*Job*.
Write out the full listing again, exactly as it stands.

*Entries provided*.
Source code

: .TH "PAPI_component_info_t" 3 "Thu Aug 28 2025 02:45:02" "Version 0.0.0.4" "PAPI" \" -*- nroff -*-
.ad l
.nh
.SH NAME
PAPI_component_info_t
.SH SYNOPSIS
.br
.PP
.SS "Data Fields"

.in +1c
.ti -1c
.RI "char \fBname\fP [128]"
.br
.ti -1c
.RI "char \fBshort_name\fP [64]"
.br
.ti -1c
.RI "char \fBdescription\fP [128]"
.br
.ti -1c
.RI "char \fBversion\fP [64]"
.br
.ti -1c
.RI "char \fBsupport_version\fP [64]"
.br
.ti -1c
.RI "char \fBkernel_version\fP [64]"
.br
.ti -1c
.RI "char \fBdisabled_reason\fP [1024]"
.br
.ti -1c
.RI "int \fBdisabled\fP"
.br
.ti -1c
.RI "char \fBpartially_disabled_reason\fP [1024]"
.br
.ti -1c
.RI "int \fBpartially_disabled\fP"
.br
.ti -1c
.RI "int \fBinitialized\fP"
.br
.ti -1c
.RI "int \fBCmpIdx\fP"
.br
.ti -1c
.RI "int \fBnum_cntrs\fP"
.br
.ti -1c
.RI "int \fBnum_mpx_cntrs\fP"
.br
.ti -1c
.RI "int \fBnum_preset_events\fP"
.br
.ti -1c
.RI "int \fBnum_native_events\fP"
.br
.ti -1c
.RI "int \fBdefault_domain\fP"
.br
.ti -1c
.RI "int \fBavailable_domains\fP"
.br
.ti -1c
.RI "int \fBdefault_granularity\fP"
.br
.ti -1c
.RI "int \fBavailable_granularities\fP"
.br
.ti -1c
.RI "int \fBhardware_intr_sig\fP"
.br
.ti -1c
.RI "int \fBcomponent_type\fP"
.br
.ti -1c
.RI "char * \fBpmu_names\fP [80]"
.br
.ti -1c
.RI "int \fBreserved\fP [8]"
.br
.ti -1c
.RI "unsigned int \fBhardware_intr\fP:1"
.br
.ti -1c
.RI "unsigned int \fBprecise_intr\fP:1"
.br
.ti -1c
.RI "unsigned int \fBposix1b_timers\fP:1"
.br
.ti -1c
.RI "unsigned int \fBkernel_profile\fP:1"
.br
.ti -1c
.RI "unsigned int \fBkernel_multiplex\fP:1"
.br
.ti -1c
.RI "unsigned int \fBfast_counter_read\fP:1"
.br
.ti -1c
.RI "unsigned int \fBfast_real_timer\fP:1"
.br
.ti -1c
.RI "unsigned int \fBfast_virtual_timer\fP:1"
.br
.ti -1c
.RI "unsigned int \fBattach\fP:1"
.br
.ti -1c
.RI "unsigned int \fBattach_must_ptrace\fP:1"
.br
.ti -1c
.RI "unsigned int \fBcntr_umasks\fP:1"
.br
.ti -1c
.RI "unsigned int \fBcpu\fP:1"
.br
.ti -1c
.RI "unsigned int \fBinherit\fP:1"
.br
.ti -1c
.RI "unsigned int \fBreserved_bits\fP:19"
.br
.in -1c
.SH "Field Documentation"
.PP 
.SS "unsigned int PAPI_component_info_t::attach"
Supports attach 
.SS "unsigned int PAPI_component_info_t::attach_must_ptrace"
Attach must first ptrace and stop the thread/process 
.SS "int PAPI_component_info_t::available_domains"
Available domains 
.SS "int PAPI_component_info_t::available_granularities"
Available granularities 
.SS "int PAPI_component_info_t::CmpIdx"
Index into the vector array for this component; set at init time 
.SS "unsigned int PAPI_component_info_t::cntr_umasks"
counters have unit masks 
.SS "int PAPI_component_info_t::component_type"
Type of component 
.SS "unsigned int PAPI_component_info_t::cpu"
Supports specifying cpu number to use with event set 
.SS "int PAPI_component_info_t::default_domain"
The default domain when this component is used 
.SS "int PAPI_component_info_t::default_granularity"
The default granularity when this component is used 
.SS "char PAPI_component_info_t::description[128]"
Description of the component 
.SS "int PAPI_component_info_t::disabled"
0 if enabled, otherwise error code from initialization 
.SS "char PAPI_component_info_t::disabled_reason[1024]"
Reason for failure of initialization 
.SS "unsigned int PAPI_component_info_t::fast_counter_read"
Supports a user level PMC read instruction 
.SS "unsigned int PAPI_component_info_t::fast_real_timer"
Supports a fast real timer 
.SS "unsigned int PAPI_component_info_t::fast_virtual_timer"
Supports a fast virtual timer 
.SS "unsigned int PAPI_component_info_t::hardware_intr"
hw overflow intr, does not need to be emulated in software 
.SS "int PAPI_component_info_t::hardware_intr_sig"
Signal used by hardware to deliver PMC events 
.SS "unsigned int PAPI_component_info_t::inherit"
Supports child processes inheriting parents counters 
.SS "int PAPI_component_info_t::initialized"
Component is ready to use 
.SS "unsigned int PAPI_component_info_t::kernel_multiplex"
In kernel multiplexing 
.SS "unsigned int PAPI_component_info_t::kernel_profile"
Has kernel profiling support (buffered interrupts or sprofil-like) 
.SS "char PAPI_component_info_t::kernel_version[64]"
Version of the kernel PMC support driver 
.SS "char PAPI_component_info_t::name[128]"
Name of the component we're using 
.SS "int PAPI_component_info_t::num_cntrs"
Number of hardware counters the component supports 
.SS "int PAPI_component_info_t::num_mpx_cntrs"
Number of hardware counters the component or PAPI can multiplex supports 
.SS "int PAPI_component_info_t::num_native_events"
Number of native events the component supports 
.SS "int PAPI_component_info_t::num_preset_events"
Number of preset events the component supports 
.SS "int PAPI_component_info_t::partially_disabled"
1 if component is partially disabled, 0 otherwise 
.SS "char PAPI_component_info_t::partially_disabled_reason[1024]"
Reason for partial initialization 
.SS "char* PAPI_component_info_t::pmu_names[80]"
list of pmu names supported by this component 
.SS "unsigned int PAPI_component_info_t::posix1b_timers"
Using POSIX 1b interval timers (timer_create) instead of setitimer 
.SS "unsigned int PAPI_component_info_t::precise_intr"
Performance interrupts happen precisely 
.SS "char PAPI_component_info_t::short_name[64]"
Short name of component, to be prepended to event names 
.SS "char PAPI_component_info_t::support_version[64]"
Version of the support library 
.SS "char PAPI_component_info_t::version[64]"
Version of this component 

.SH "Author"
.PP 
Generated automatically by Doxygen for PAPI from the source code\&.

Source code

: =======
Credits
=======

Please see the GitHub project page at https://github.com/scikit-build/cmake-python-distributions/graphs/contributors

*Response to this task*.
Source code

: .TH "PAPI_component_info_t" 3 "Thu Aug 28 2025 02:45:02" "Version 0.0.0.4" "PAPI" \" -*- nroff -*-
.ad l
.nh
.SH NAME
PAPI_component_info_t
.SH SYNOPSIS
.br
.PP
.SS "Data Fields"

.in +1c
.ti -1c
.RI "char \fBname\fP [128]"
.br
.ti -1c
.RI "char \fBshort_name\fP [64]"
.br
.ti -1c
.RI "char \fBdescription\fP [128]"
.br
.ti -1c
.RI "char \fBversion\fP [64]"
.br
.ti -1c
.RI "char \fBsupport_version\fP [64]"
.br
.ti -1c
.RI "char \fBkernel_version\fP [64]"
.br
.ti -1c
.RI "char \fBdisabled_reason\fP [1024]"
.br
.ti -1c
.RI "int \fBdisabled\fP"
.br
.ti -1c
.RI "char \fBpartially_disabled_reason\fP [1024]"
.br
.ti -1c
.RI "int \fBpartially_disabled\fP"
.br
.ti -1c
.RI "int \fBinitialized\fP"
.br
.ti -1c
.RI "int \fBCmpIdx\fP"
.br
.ti -1c
.RI "int \fBnum_cntrs\fP"
.br
.ti -1c
.RI "int \fBnum_mpx_cntrs\fP"
.br
.ti -1c
.RI "int \fBnum_preset_events\fP"
.br
.ti -1c
.RI "int \fBnum_native_events\fP"
.br
.ti -1c
.RI "int \fBdefault_domain\fP"
.br
.ti -1c
.RI "int \fBavailable_domains\fP"
.br
.ti -1c
.RI "int \fBdefault_granularity\fP"
.br
.ti -1c
.RI "int \fBavailable_granularities\fP"
.br
.ti -1c
.RI "int \fBhardware_intr_sig\fP"
.br
.ti -1c
.RI "int \fBcomponent_type\fP"
.br
.ti -1c
.RI "char * \fBpmu_names\fP [80]"
.br
.ti -1c
.RI "int \fBreserved\fP [8]"
.br
.ti -1c
.RI "unsigned int \fBhardware_intr\fP:1"
.br
.ti -1c
.RI "unsigned int \fBprecise_intr\fP:1"
.br
.ti -1c
.RI "unsigned int \fBposix1b_timers\fP:1"
.br
.ti -1c
.RI "unsigned int \fBkernel_profile\fP:1"
.br
.ti -1c
.RI "unsigned int \fBkernel_multiplex\fP:1"
.br
.ti -1c
.RI "unsigned int \fBfast_counter_read\fP:1"
.br
.ti -1c
.RI "unsigned int \fBfast_real_timer\fP:1"
.br
.ti -1c
.RI "unsigned int \fBfast_virtual_timer\fP:1"
.br
.ti -1c
.RI "unsigned int \fBattach\fP:1"
.br
.ti -1c
.RI "unsigned int \fBattach_must_ptrace\fP:1"
.br
.ti -1c
.RI "unsigned int \fBcntr_umasks\fP:1"
.br
.ti -1c
.RI "unsigned int \fBcpu\fP:1"
.br
.ti -1c
.RI "unsigned int \fBinherit\fP:1"
.br
.ti -1c
.RI "unsigned int \fBreserved_bits\fP:19"
.br
.in -1c
.SH "Field Documentation"
.PP 
.SS "unsigned int PAPI_component_info_t::attach"
Supports attach 
.SS "unsigned int PAPI_component_info_t::attach_must_ptrace"
Attach must first ptrace and stop the thread/process 
.SS "int PAPI_component_info_t::available_domains"
Available domains 
.SS "int PAPI_component_info_t::available_granularities"
Available granularities 
.SS "int PAPI_component_info_t::CmpIdx"
Index into the vector array for this component; set at init time 
.SS "unsigned int PAPI_component_info_t::cntr_umasks"
counters have unit masks 
.SS "int PAPI_component_info_t::component_type"
Type of component 
.SS "unsigned int PAPI_component_info_t::cpu"
Supports specifying cpu number to use with event set 
.SS "int PAPI_component_info_t::default_domain"
The default domain when this component is used 
.SS "int PAPI_component_info_t::default_granularity"
The default granularity when this component is used 
.SS "char PAPI_component_info_t::description[128]"
Description of the component 
.SS "int PAPI_component_info_t::disabled"
0 if enabled, otherwise error code from initialization 
.SS "char PAPI_component_info_t::disabled_reason[1024]"
Reason for failure of initialization 
.SS "unsigned int PAPI_component_info_t::fast_counter_read"
Supports a user level PMC read instruction 
.SS "unsigned int PAPI_component_info_t::fast_real_timer"
Supports a fast real timer 
.SS "unsigned int PAPI_component_info_t::fast_virtual_timer"
Supports a fast virtual timer 
.SS "unsigned int PAPI_component_info_t::hardware_intr"
hw overflow intr, does not need to be emulated in software 
.SS "int PAPI_component_info_t::hardware_intr_sig"
Signal used by hardware to deliver PMC events 
.SS "unsigned int PAPI_component_info_t::inherit"
Supports child processes inheriting parents counters 
.SS "int PAPI_component_info_t::initialized"
Component is ready to use 
.SS "unsigned int PAPI_component_info_t::kernel_multiplex"
In kernel multiplexing 
.SS "unsigned int PAPI_component_info_t::kernel_profile"
Has kernel profiling support (buffered interrupts or sprofil-like) 
.SS "char PAPI_component_info_t::kernel_version[64]"
Version of the kernel PMC support driver 
.SS "char PAPI_component_info_t::name[128]"
Name of the component we're using 
.SS "int PAPI_component_info_t::num_cntrs"
Number of hardware counters the component supports 
.SS "int PAPI_component_info_t::num_mpx_cntrs"
Number of hardware counters the component or PAPI can multiplex supports 
.SS "int PAPI_component_info_t::num_native_events"
Number of native events the component supports 
.SS "int PAPI_component_info_t::num_preset_events"
Number of preset events the component supports 
.SS "int PAPI_component_info_t::partially_disabled"
1 if component is partially disabled, 0 otherwise 
.SS "char PAPI_component_info_t::partially_disabled_reason[1024]"
Reason for partial initialization 
.SS "char* PAPI_component_info_t::pmu_names[80]"
list of pmu names supported by this component 
.SS "unsigned int PAPI_component_info_t::posix1b_timers"
Using POSIX 1b interval timers (timer_create) instead of setitimer 
.SS "unsigned int PAPI_component_info_t::precise_intr"
Performance interrupts happen precisely 
.SS "char PAPI_component_info_t::short_name[64]"
Short name of component, to be prepended to event names 
.SS "char PAPI_component_info_t::support_version[64]"
Version of the support library 
.SS "char PAPI_component_info_t::version[64]"
Version of this component 

.SH "Author"
.PP 
Generated automatically by Doxygen for PAPI from the source code\&.

Source code

: =======
Credits
=======

Please see the GitHub project page at https://github.com/scikit-build/cmake-python-distributions/graphs/contributors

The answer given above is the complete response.